HONG KONG — Faded and forgotten Western brands are being dusted off and brought back to life by companies in Asia targeting the burgeoning number of people looking for labels to match new middle-class lifestyles.
Asians have been buying or licensing fashion names - many of them European with long and rich histories, including royal connections or haute couture origins - that have fallen out of favor back home, as they seek to lure the region’s newly affluent.
Among them are Aquascutum, founded in 1851 and whose trench coats were worn by British officers in the Crimean and two World Wars. The British label was popular with movie stars in the 1950s and ‘60s, but in later years its appeal fizzled. Various owners tried to turn it around before a Hong Kong company snapped up the Asian rights in 2009 and now runs dozens of Aquascutum stores in China and elsewhere.
Meanwhile, Westerners are picking up on the idea, with one British startup aiming to bring dormant luxury pen, whisky and British butcher shop brands to Asia’s growing middle classes.
The strategy of acquiring and revitalizing tired brands has proved to be especially successful in China, home to a huge number of nouveau riche combined with a culture that is extremely brand and status conscious.
China is forecast to be the world’s third-largest luxury market by 2014, according to a survey by Bain & Co. Greater China, including Hong Kong, Macau and Taiwan, could become the second-largest luxury market this year, Bain predicts. China’s demand for brand-name consumer goods is also reflected in Italian fashion house Prada’s listing this year on Hong Kong’s stock market.
“Chinese are a lot more brand-driven than other countries, and also they have rapidly increasing income but their brand product knowledge is sort of behind their spending power. That creates an interesting opportunity,” said Vincent Lui, a Hong Kong-based partner at Boston Consulting Group.
While top-tier brands such as Gucci or Chanel may be out of reach, it’s possible for companies to buy up lesser-known second- or third-tier brands, Mr. Lui said. “Then you sort of repackage it in China, you try to rejuvenate it here - it’s kind of hard to rejuvenate it somewhere else. Here you’re starting with a blank sheet of paper.”
A pioneer of this strategy is Hong Kong-based Trinity Ltd., which owns or licenses a handful of heritage British and Italian menswear labels that have been elbowed aside in their home markets by newer fast-fashion outlets.

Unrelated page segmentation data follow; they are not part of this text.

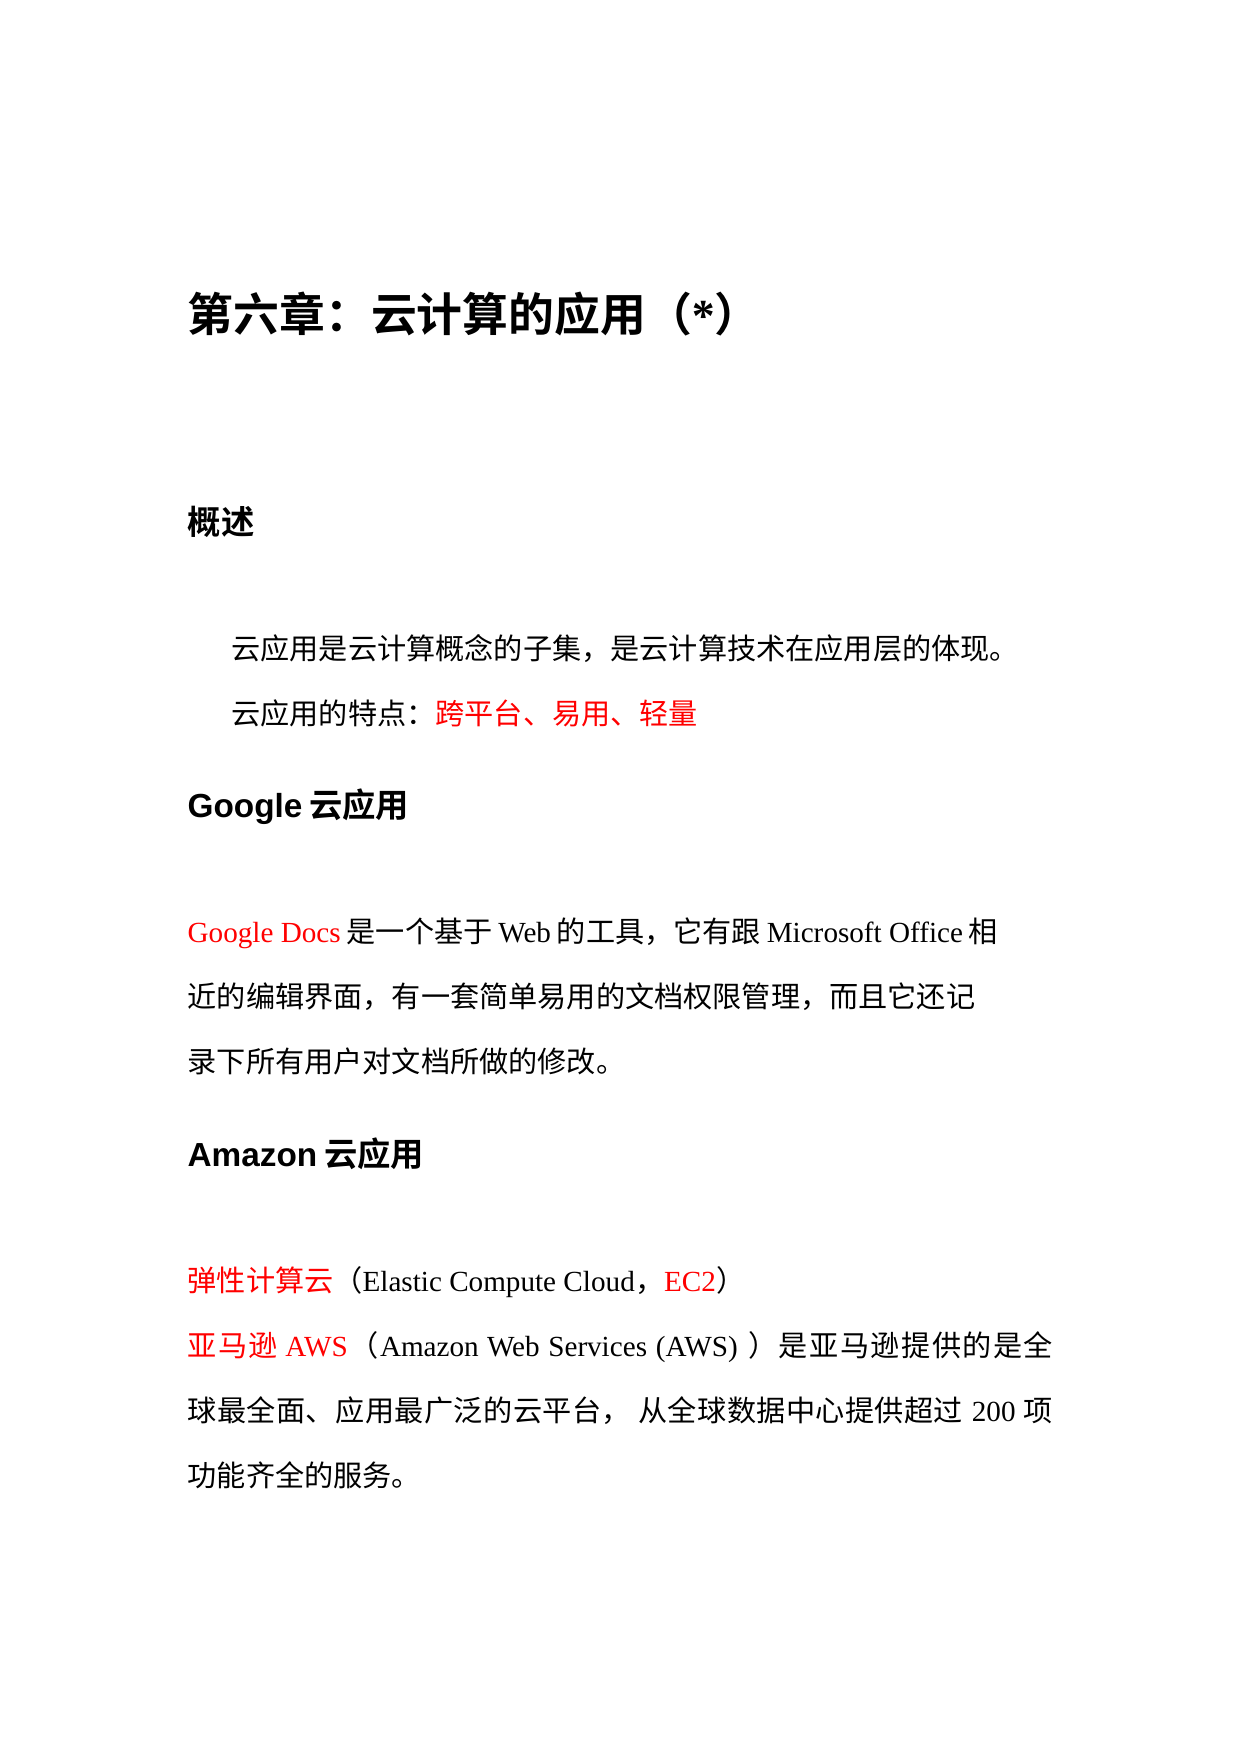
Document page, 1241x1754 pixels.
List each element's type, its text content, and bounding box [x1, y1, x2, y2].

text 云应用是云计算概念的子集，是云计算技术在应用层的体现。 [187, 614, 1053, 679]
text 弹性计算云（Elastic Compute Cloud，EC2） [187, 1247, 1053, 1312]
text 近的编辑界面，有一套简单易用的文档权限管理，而且它还记 [187, 963, 1053, 1028]
subtitle 概述 [187, 487, 1053, 552]
text Google Docs是一个基于Web的工具，它有跟Microsoft Office相 [187, 898, 1053, 963]
text 云应用的特点：跨平台、易用、轻量 [187, 679, 1053, 744]
subtitle Google云应用 [187, 771, 1053, 836]
text 亚马逊AWS（Amazon Web Services (AWS) ）是亚马逊提供的是全球最全面、应用最广泛的云平台， 从全球数据中心提供超过 200 项功能齐全的服务。 [187, 1312, 1053, 1507]
subtitle 第六章：云计算的应用（*） [187, 262, 1053, 360]
text 录下所有用户对文档所做的修改。 [187, 1028, 1053, 1093]
subtitle Amazon云应用 [187, 1120, 1053, 1185]
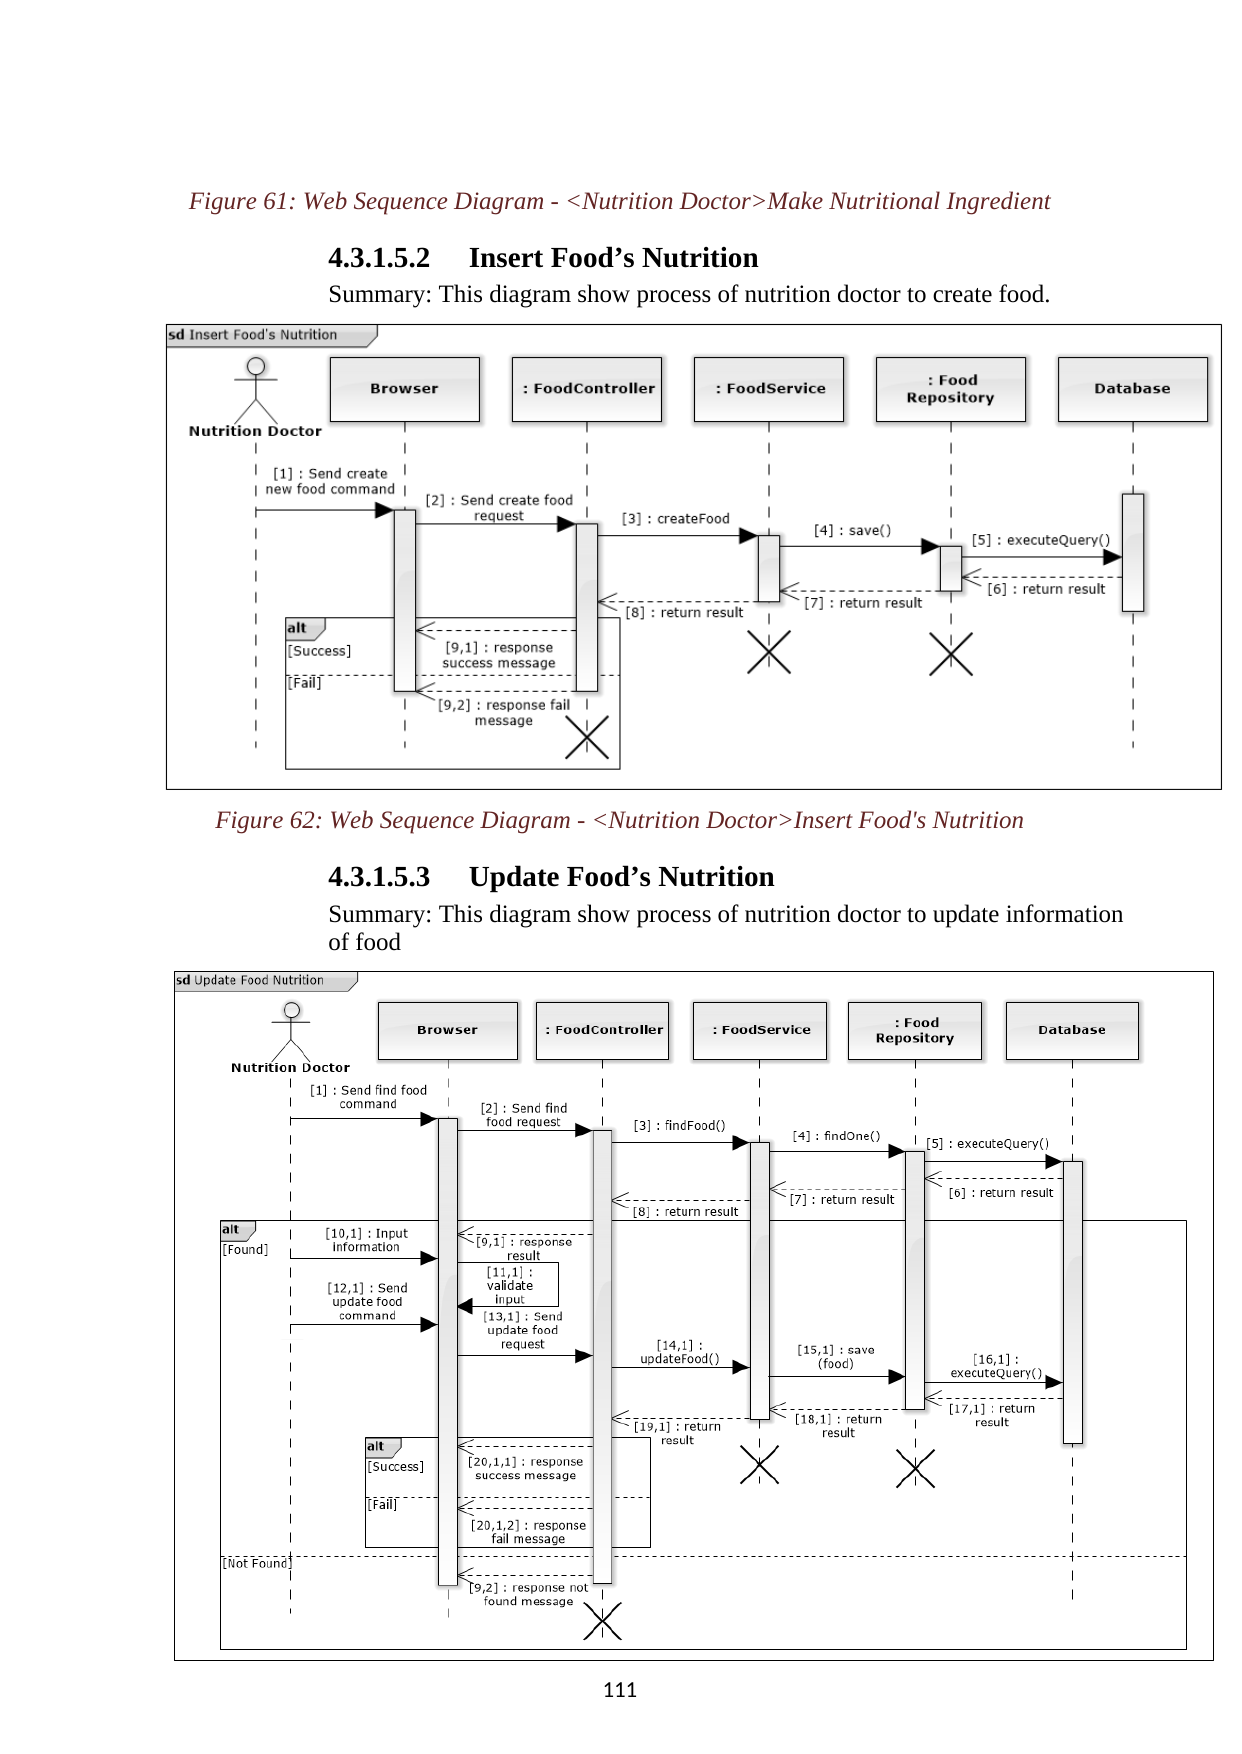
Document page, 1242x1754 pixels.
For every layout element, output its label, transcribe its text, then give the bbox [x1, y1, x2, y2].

Three years ago, Trinity bought Kent & Curwen, an English clothing label that started out making school, club and regimental military ties in 1926. The brand’s website features faded black-and-white images of sportsmen wearing cricket whites aimed at evoking English traditions.
“It’s really propagating the story that these brands have strong heritage, long history and the Chinese customers believe in it,” said Sunny Wong, the company’s group managing director.
“It’s very common to find customers walking into a shop and spending a long time in the shop not only trying on clothing they like but asking, ‘What is this brand?’ There’s a big curiosity in why a brand can be so active over 200 years or more.”
But don’t tell that to the mainland Chinese tourists who flock to neighboring Hong Kong for upmarket shopping and believe such brands remain coveted in their places of origin.
Trinity is also the Asian retail licensee for Gieves & Hawkes, a storied Savile Row tailor with a stuffy reputation that is best known for dressing Prince William for his wedding to Kate Middleton. The tailor, which is owned by another Hong Kong company, Wing Tai Properties Ltd., has a history stretching back to 1771 and boasts three royal warrants, signifying its status as an approved supplier to the royal family.